Good luck Mike with your adventures in insanity. I respect your efforts but I've reached the point where it's best to move to an area of the country that is not circling the bowl.

KK

Remember Benghazi 2012 when Clinton stated to congress - what difference does it make?

Comment #15 by Killary Klinton on 2013 11 07

Killary, pro-life and Libertarian are mutually exclusive. True Libertarians know that government should stay out of our bedrooms, marriages, and doctor's offices.

Comment #16 by John Onamas on 2013 11 07

John -

Who said being "Pro-Life" has anything to do with the government? I don't believe in killing the unborn. Do I stop murdering doctors from killing babies? No, but I choose not to believe in this murdering of innocents.

Unlike Maggie Sanger, a true racist and a person Hillary idolizes, the murder of babies to force their view of the perfect human race on the world is not in my credo.

KK

Comment #17 by Killary Klinton on 2013 11 07

You do realize how idiotic your polls are, don't you?
Every person on that list will get re-elected the next time they run, and will win by a land slide. We go through this EVERY election, and it's sickening. Every one of these people should go, but they never will. Your polls don't mean squat!!!!

Comment #18 by pearl fanch on 2013 11 12

Let's just pretend for a second, that these polls are accurate (ha ha). If all of these politicians have low ratings with the voters, then they won't get re-elected.
Soooooooo, when they DO get re-elected, the only possible reason would be because of voter fraud and corruption in the vote counting process.
WHY AREN'T YOU SPENDING EVERY AVAILABLE MOMENT DOING SOMETHING POSITIVE, AND BUST OPEN THIS STORY!!!!!!!!!!!!!!!!!!!!!!!!!!!

Comment #19 by pearl fanch on 2013 11 12

Just got back from vacation and am playing CATCH-UP!

You have gotten to be kidding me with this survey.....who paid off the outfit doing the survey?

Angel (I choke every ntime I try to connect that name with what an Angel is supposed to be....that Mr.Tavare IS MOT. I would not trust this man as far as I could throw him!

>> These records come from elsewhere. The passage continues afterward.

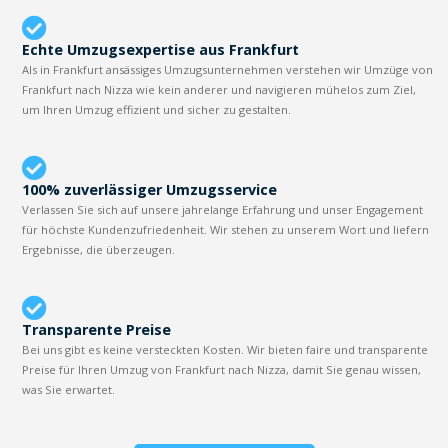
Echte Umzugsexpertise aus Frankfurt
Als in Frankfurt ansässiges Umzugsunternehmen verstehen wir Umzüge von
Frankfurt nach Nizza wie kein anderer und navigieren mühelos zum Ziel,
um Ihren Umzug effizient und sicher zu gestalten.
100% zuverlässiger Umzugsservice
Verlassen Sie sich auf unsere jahrelange Erfahrung und unser Engagement
für höchste Kundenzufriedenheit. Wir stehen zu unserem Wort und liefern
Ergebnisse, die überzeugen.
Transparente Preise
Bei uns gibt es keine versteckten Kosten. Wir bieten faire und transparente
Preise für Ihren Umzug von Frankfurt nach Nizza, damit Sie genau wissen,
was Sie erwartet.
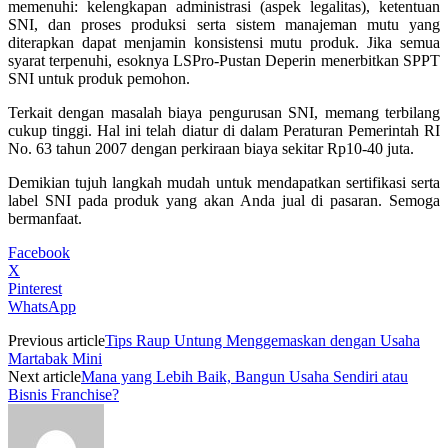
memenuhi: kelengkapan administrasi (aspek legalitas), ketentuan
SNI, dan proses produksi serta sistem manajeman mutu yang
diterapkan dapat menjamin konsistensi mutu produk. Jika semua
syarat terpenuhi, esoknya LSPro-Pustan Deperin menerbitkan SPPT
SNI untuk produk pemohon.
Terkait dengan masalah biaya pengurusan SNI, memang terbilang
cukup tinggi. Hal ini telah diatur di dalam Peraturan Pemerintah RI
No. 63 tahun 2007 dengan perkiraan biaya sekitar Rp10-40 juta.
Demikian tujuh langkah mudah untuk mendapatkan sertifikasi serta
label SNI pada produk yang akan Anda jual di pasaran. Semoga
bermanfaat.
Facebook
X
Pinterest
WhatsApp
Previous article
Tips Raup Untung Menggemaskan dengan Usaha
Martabak Mini
Next article
Mana yang Lebih Baik, Bangun Usaha Sendiri atau
Bisnis Franchise?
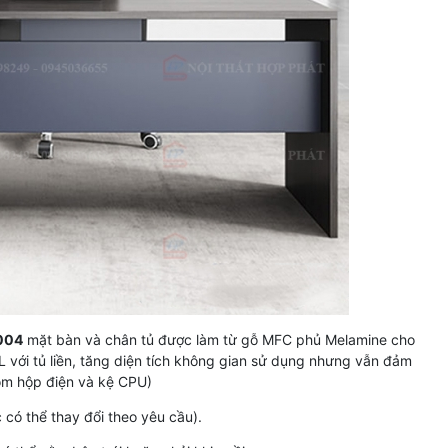
004
mặt bàn và chân tủ được làm từ gỗ MFC phủ Melamine cho
 với tủ liền, tăng diện tích không gian sử dụng nhưng vẫn đảm
ồm hộp điện và kệ CPU)
ó thể thay đổi theo yêu cầu).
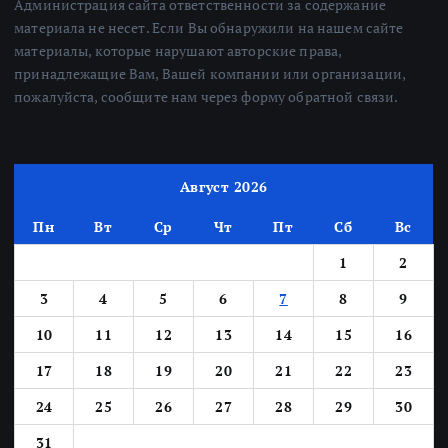
Администрация сайта ответственности за содержание
материала не несет. Если Вы обнаружили на нашем сайте
материалы, которые нарушают авторские права,
принадлежащие Вам, Вашей компании или организации,
пожалуйста, сообщите нам через форму обратной связи.
Август 2026
Пн
Вт
Ср
Чт
Пт
Сб
Вс
1
2
3
4
5
6
7
8
9
10
11
12
13
14
15
16
17
18
19
20
21
22
23
24
25
26
27
28
29
30
31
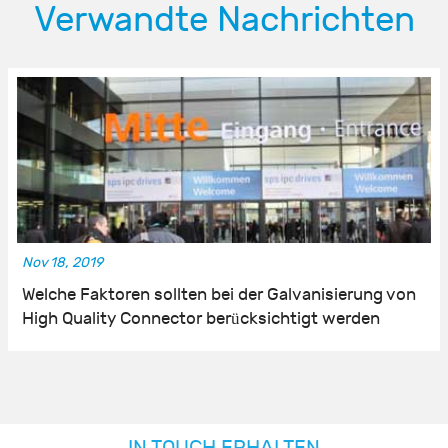
Verwandte Nachrichten
Nov 18, 2019
Welche Faktoren sollten bei der Galvanisierung von
High Quality Connector berücksichtigt werden
IN TOUCH ERHALTEN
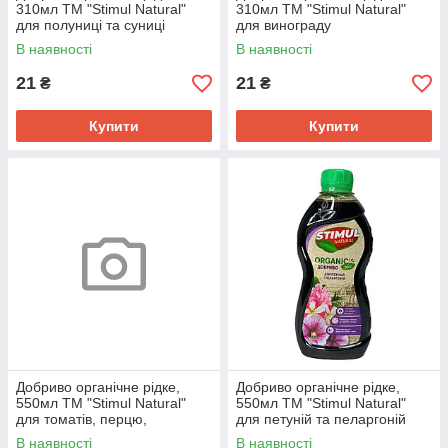
310мл ТМ "Stimul Natural"
310мл ТМ "Stimul Natural"
для полуниці та суниці
для винограду
В наявності
В наявності
21
21
₴
₴
Купити
Купити
Добриво органічне рідке,
Добриво органічне рідке,
550мл ТМ "Stimul Natural"
550мл ТМ "Stimul Natural"
для томатів, перцю,
для петуній та пеларгоній
баклажанів
В наявності
В наявності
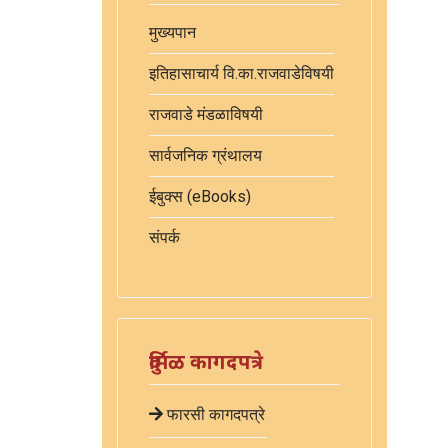
मुख्यपान
इतिहासाचार्य वि.का.राजवाडेविषयी
राजवाडे मंडळाविषयी
सार्वजनिक ग्रंथालय
ईबुक्स (eBooks)
संपर्क
दुर्मिळ कागदपत्रे
फारसी कागदपत्रे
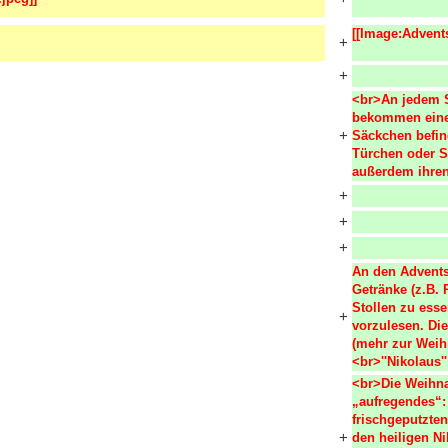
[[Image:Advents
+
+
<br>An jedem S
bekommen einen
+
Säckchen befind
Türchen oder Sä
außerdem ihren
+
+
+
An den Advents
Getränke (z.B. 
Stollen zu ess
+
vorzulesen. Die
(mehr zur Weih
<br>''Nikolaus''
<br>Die Weihna
„aufregendes“: 
frischgeputzten
+
den heiligen Ni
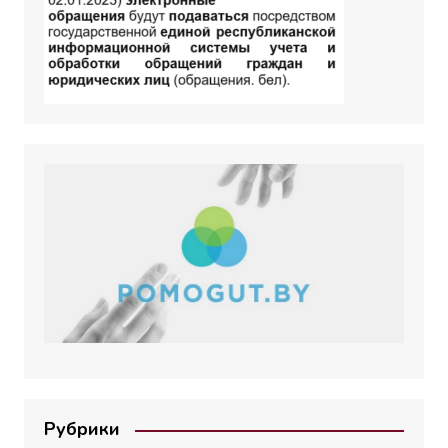
Рубрики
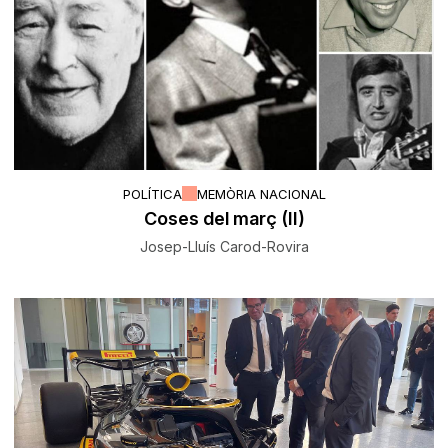
POLÍTICA
MEMÒRIA NACIONAL
Coses del març (II)
Josep-Lluís Carod-Rovira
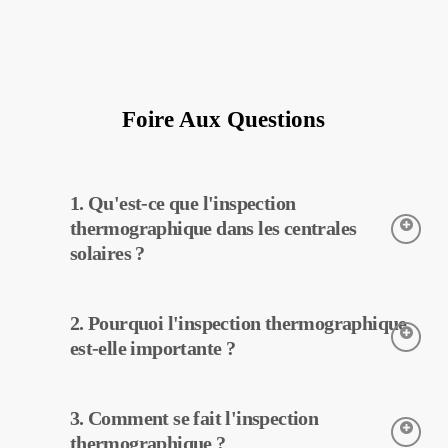
Foire Aux Questions
1. Qu'est-ce que l'inspection
thermographique dans les centrales
solaires ?
L’inspection thermographique est une technique utilisée pour
2. Pourquoi l'inspection thermographique
détecter les températures des équipements dans les centrales
solaires. Grâce à cette inspection, les pannes potentielles peuvent
est-elle importante ?
être détectées tôt et un entretien préventif peut être effectué.
L’inspection thermographique aide à améliorer l’efficacité des
3. Comment se fait l'inspection
équipements dans les centrales solaires. Avec la détection
précoce des pannes et l’entretien préventif, les coûts
thermographique ?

As to Jim D's comment: "Projo now blocks comments and people they don't like so the threads over there are for the most part one sided and useless." - - - Oh so true....I also see me deleted like never, ever, before as they do not like my comments and outspokeness!

LASTLY.....With the posible exception of Gina....are you telling me that the rest of these clowns are our most popular politicians???

God help us as that also probably means that the Democrats in this State that have their heads you know where, and are absolutely cluless, are also, very parobably elect these Bozo's (except for the Gump, as he saw the writing on the wall) again?